Scientific research is entering a new era: unprecedented amounts of data, together with near-infinite computing power, are accessible to researchers all over the world through e-infrastructures. This new era is characterised by a new paradigm: e-science. Computation-intensive science involving analysis of massive data sets, e-science is making possible discoveries that otherwise would remain elusive to humankind. The cornerstones to this new chapter in the history of science are distributed computing and data infrastructures.

Very aware of the benefits of cloud computing for e-science, the Helix Nebula project was launched by key European players to challenge the approach to e-infrastructure deployment that has dominated over the last 25 years.

Cloud-based services for science could become a billion-eurobusiness in the near future.
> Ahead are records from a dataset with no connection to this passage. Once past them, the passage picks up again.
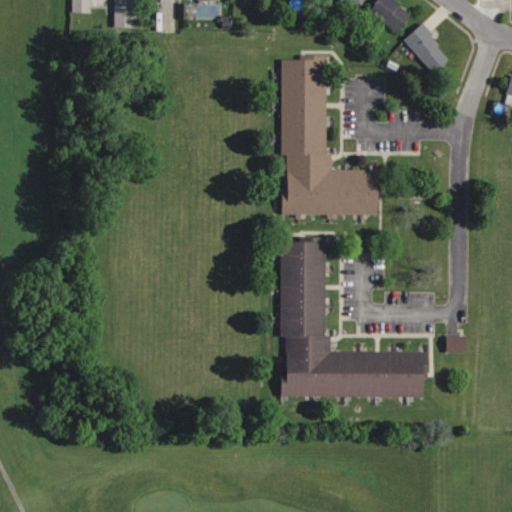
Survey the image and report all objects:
building: (358, 1)
road: (482, 11)
building: (124, 13)
road: (169, 14)
building: (389, 14)
road: (479, 23)
building: (428, 48)
building: (510, 88)
road: (395, 128)
building: (317, 148)
road: (458, 169)
road: (386, 313)
building: (333, 339)
park: (144, 375)
park: (471, 469)
road: (16, 479)
park: (169, 501)
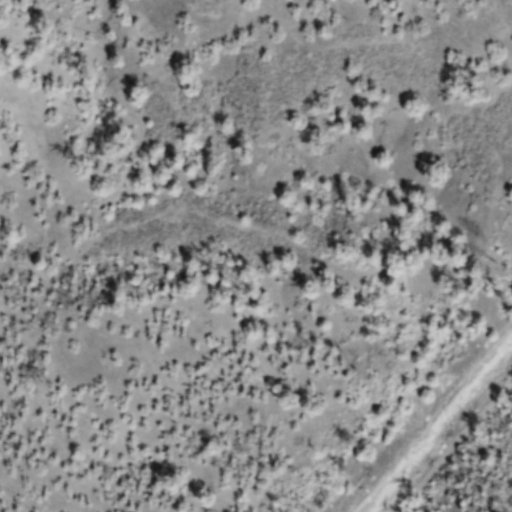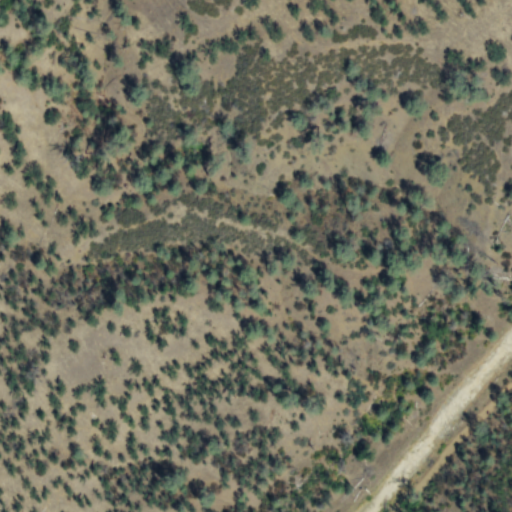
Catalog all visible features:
road: (509, 505)
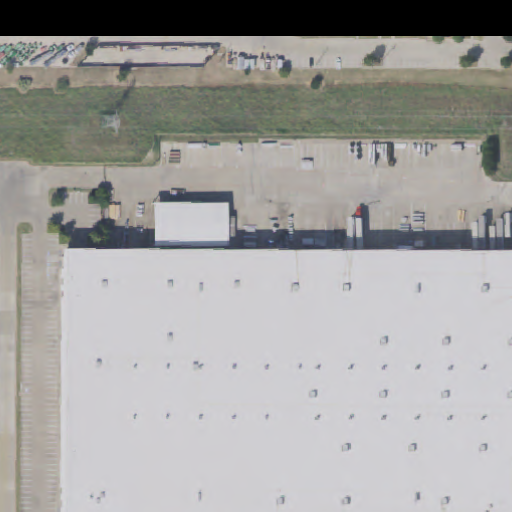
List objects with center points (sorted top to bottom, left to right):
building: (114, 6)
building: (117, 8)
building: (398, 17)
building: (396, 18)
road: (147, 36)
road: (396, 52)
power tower: (107, 127)
road: (255, 183)
road: (4, 340)
road: (8, 345)
road: (39, 345)
building: (285, 382)
building: (287, 382)
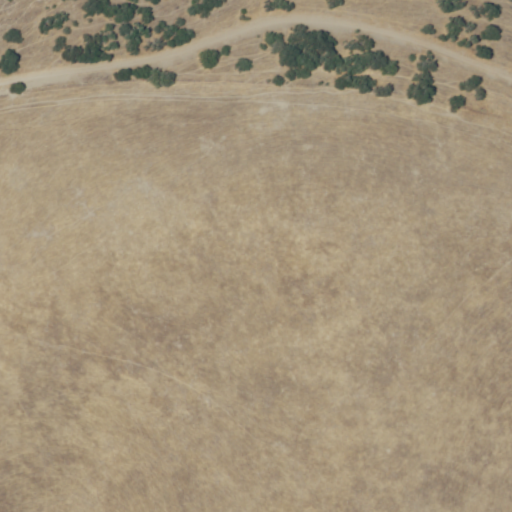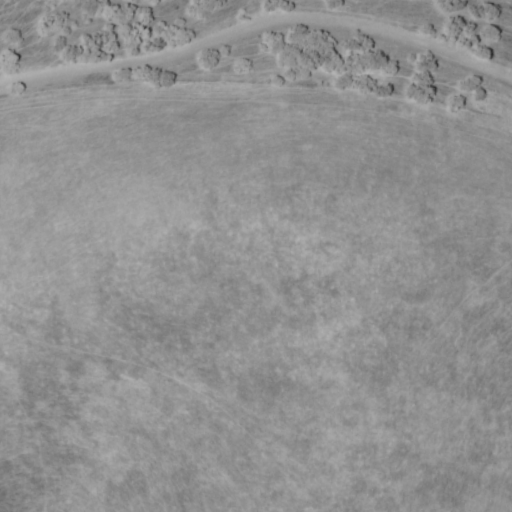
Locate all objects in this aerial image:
road: (258, 57)
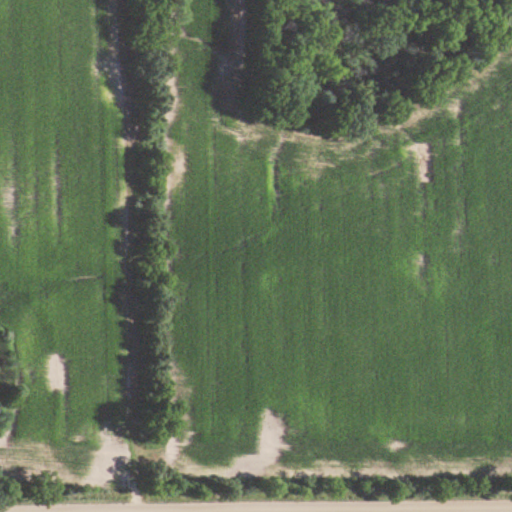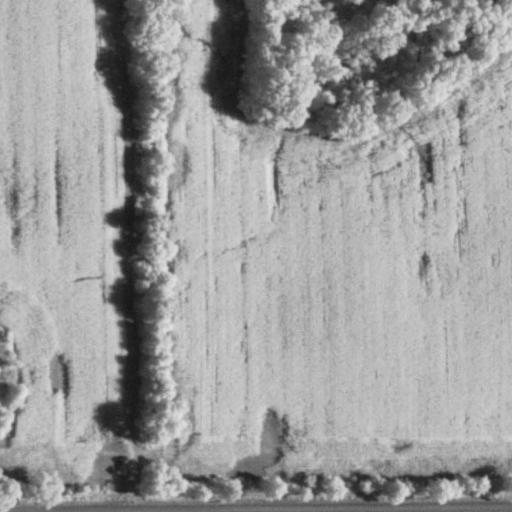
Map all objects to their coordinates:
road: (343, 509)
Within the Helix Nebula project, the European Organisation for Nuclear Research (CERN), the European Molecular Biology Laboratory (EMBL) and the European Space Agency (ESA) – together with industrial stakeholders – have deployed three pilot applications in the cloud:

  • CERN is currently running a large-scale distributed computing system to process the data acquired within the particle physics ATLAS experiment (
  • EMBL is developing a portal for the cloud-supported analysis of large and complex genomes that will facilitate genomic assembly and annotation, allowing deeper insight into evolution and biodiversity across a range of organisms.
  • ESA is developing the SuperSites Exploitation Platform, which enables the analysis and interpretation of the large datasets needed to understand the processes behind geohazards such as earthquakes and volcano eruptions.

These three pilots have opened the door to new target domains for the science cloud. Three new applications are in the pipeline for deployment in three different scientific fields: weather forecasting, oceanic research and neuroimaging. Helix Nebula currently involves more than 35 organisations and foresees expansion to include more public and private sector partners.